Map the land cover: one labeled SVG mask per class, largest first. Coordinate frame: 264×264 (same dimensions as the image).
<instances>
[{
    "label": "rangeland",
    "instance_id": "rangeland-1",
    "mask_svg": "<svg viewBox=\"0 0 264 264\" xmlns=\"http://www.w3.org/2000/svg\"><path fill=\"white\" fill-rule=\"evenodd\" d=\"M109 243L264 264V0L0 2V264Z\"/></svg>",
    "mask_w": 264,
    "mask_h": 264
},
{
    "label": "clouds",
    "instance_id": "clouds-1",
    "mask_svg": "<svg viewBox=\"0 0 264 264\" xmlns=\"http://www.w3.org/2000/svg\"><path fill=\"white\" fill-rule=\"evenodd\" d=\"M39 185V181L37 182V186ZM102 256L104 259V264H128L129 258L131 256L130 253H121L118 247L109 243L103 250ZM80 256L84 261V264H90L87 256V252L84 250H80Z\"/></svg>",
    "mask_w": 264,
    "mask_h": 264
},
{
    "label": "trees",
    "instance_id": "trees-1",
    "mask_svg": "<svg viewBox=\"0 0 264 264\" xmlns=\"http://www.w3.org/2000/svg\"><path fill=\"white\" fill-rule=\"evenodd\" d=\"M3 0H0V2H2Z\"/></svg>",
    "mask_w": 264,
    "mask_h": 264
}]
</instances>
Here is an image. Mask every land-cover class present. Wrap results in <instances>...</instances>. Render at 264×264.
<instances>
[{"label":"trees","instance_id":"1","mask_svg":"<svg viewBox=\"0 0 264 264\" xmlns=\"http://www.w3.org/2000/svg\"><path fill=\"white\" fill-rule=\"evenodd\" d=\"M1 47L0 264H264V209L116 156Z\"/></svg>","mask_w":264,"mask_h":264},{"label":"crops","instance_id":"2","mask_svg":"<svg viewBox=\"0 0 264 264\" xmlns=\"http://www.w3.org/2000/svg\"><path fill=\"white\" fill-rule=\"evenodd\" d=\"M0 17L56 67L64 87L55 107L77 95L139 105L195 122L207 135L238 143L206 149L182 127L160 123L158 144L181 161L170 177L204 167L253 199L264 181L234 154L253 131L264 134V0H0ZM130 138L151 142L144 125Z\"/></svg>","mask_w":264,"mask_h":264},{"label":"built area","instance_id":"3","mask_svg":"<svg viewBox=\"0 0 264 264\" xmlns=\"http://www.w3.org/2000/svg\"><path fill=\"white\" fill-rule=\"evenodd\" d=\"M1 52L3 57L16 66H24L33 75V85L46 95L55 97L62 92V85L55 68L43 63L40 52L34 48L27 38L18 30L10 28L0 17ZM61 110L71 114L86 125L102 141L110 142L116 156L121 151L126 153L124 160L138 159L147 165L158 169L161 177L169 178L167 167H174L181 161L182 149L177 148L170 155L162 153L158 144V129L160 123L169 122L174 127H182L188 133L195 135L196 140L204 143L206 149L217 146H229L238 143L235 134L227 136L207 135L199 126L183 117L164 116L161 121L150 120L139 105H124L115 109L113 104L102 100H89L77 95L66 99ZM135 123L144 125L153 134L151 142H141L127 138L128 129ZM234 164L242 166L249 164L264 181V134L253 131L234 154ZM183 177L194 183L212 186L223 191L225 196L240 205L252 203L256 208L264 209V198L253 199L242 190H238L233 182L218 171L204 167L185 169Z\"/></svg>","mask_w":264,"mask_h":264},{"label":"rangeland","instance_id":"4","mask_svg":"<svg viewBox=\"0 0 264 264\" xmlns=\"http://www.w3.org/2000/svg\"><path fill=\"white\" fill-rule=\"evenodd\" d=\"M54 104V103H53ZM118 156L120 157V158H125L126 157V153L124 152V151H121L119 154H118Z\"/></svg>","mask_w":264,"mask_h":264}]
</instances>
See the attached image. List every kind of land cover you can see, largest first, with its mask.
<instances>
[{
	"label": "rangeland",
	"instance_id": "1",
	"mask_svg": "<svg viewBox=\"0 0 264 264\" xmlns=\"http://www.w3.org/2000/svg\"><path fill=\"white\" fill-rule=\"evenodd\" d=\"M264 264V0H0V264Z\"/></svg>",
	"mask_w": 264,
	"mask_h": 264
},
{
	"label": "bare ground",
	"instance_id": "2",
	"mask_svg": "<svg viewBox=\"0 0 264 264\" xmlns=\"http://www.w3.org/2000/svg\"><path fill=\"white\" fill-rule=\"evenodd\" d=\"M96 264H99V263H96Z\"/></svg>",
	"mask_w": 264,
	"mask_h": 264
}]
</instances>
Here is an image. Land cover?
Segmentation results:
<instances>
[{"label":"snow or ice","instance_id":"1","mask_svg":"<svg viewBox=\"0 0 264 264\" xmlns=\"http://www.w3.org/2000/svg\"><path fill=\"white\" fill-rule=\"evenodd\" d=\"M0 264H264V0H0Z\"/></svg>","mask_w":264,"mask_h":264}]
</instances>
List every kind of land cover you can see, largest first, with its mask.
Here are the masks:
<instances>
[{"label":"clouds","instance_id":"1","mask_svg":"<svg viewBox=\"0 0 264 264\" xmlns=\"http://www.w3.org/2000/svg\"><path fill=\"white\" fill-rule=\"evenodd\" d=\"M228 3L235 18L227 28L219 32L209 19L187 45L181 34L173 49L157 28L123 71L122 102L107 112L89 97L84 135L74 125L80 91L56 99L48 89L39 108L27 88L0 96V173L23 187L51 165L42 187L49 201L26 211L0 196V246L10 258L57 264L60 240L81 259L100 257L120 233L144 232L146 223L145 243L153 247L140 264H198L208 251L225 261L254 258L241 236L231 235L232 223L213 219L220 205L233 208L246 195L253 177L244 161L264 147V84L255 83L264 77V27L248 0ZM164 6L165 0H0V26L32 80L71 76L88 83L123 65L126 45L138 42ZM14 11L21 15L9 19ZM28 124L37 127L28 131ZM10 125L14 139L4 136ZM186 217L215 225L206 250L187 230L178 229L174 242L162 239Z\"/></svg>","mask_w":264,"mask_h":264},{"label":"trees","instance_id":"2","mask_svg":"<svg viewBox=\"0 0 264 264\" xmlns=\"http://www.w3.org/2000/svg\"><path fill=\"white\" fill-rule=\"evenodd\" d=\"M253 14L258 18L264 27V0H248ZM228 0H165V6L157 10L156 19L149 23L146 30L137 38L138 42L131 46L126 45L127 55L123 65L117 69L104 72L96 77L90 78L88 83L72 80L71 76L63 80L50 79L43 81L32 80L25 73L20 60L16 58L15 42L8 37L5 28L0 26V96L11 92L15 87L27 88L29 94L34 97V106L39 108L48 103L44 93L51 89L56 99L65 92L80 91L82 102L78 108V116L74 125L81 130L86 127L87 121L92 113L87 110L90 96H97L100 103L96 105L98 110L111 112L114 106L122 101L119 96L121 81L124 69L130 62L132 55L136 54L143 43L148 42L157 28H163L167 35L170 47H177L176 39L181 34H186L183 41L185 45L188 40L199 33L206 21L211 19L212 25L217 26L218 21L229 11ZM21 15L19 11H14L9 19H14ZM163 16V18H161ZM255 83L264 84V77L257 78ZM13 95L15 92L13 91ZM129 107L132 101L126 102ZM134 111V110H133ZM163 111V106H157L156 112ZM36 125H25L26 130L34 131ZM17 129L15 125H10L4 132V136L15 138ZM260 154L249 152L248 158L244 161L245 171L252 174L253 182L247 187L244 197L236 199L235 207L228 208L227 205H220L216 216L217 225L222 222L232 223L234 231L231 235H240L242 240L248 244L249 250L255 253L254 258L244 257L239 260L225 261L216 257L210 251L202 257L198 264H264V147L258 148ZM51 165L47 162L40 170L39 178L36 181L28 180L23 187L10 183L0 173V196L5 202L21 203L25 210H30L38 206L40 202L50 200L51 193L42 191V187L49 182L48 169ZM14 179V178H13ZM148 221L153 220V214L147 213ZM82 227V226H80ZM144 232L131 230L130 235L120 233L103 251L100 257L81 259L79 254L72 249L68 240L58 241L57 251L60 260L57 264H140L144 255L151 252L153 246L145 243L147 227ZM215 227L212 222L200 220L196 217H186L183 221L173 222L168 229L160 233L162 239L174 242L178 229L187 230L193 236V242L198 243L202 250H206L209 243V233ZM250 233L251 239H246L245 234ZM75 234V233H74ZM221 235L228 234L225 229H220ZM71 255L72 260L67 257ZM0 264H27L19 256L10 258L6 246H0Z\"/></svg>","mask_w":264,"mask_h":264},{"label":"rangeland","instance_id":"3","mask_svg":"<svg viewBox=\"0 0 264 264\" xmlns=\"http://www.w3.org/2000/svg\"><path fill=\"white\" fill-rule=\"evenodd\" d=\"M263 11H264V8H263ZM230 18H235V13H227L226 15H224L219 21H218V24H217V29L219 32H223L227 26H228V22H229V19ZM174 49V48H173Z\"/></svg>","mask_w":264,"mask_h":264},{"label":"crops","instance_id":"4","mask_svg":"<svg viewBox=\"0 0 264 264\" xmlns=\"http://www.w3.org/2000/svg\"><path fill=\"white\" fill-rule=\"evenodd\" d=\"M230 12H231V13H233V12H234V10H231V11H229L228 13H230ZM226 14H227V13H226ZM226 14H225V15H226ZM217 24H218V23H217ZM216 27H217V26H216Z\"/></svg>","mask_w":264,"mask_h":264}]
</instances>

====

▶ _STATED TASK_
Pick out every line in the entries above that contains the word "image", and copy each one unchanged.

▶ _WRITTEN REPLY_
Map the land cover: one labeled SVG mask per class, largest first. Coordinate frame: 264×264 (same dimensions as the image).
Here is an image. Mask every land-cover class present. Wrap results in <instances>...</instances>. Render at 264×264.
See the attached image. List every kind of land cover you can see, largest first, with its mask.
Here is an image. Land cover?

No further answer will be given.